# III millenno a fasnating label whit incredible title of ars antiqua & ars nova !!!



## deprofundis (Apr 25, 2014)

*III millenno a fasnating label whit incredible title of ars antiqua & ars nova !!!*

I have four actual cds of them, there recordings are always peerless perfect, incredible sound...
What a marveleous selection of titles , instrumental side is wonder of the world, the voice are warm and sunny, they have quite fews interresting ars antiqua and ars nova titles

You folks in italy sure know how to deliver state of the arts medieval and rennaissance or ancient music,, grazie & bene italians

deprofundis salute excellence and put is seal of aprove, what do you guys thinks of there albums aren't they wonderful ?

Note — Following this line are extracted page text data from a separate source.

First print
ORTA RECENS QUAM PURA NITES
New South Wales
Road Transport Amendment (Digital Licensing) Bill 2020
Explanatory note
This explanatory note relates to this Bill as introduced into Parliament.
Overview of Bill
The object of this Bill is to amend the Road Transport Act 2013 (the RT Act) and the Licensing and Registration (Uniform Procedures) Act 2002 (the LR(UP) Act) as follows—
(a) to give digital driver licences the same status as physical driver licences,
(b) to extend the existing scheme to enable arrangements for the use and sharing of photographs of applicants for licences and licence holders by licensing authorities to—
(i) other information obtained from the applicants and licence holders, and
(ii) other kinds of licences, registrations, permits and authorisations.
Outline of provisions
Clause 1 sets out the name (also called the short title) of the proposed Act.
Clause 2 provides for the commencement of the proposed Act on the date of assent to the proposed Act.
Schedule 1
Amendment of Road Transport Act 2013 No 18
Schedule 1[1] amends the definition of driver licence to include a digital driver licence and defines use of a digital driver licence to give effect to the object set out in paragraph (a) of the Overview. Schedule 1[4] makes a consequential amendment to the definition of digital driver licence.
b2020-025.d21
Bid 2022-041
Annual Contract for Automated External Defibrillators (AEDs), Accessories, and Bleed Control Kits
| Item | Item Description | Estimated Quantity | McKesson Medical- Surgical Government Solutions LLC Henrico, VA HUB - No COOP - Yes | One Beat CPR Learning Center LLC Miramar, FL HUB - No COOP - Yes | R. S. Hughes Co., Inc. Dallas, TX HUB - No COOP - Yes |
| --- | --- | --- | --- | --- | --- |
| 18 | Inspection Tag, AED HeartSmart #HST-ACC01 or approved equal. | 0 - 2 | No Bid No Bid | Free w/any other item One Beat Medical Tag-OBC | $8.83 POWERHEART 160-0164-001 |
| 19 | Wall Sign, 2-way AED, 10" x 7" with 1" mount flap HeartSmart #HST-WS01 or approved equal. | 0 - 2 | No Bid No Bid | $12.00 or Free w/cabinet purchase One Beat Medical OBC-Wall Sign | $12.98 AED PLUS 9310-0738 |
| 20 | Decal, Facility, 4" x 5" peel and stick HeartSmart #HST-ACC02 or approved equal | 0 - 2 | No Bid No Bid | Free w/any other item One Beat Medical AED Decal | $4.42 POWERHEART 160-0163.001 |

The titles im talking about are's: 
*O florens rosa: ensemble La rossignol (ssurvoll ars antiqua to renaissance)
Ondas llla vie dell mare :ensemble calixttinus ((ars antiqua & ars vetus)
Rosas das rosas: comenciiamento di gioia ((ars vetus to ars nova)
Alla Piffaresca: La rossignol (renaissance)
*
ciao salute folks :tiphat:


----------



## Mandryka (Feb 22, 2013)

Charabia! Je comprends pas du tout de quoi tu parles. C'est quoi le titre de ce disque que tu aimes?


----------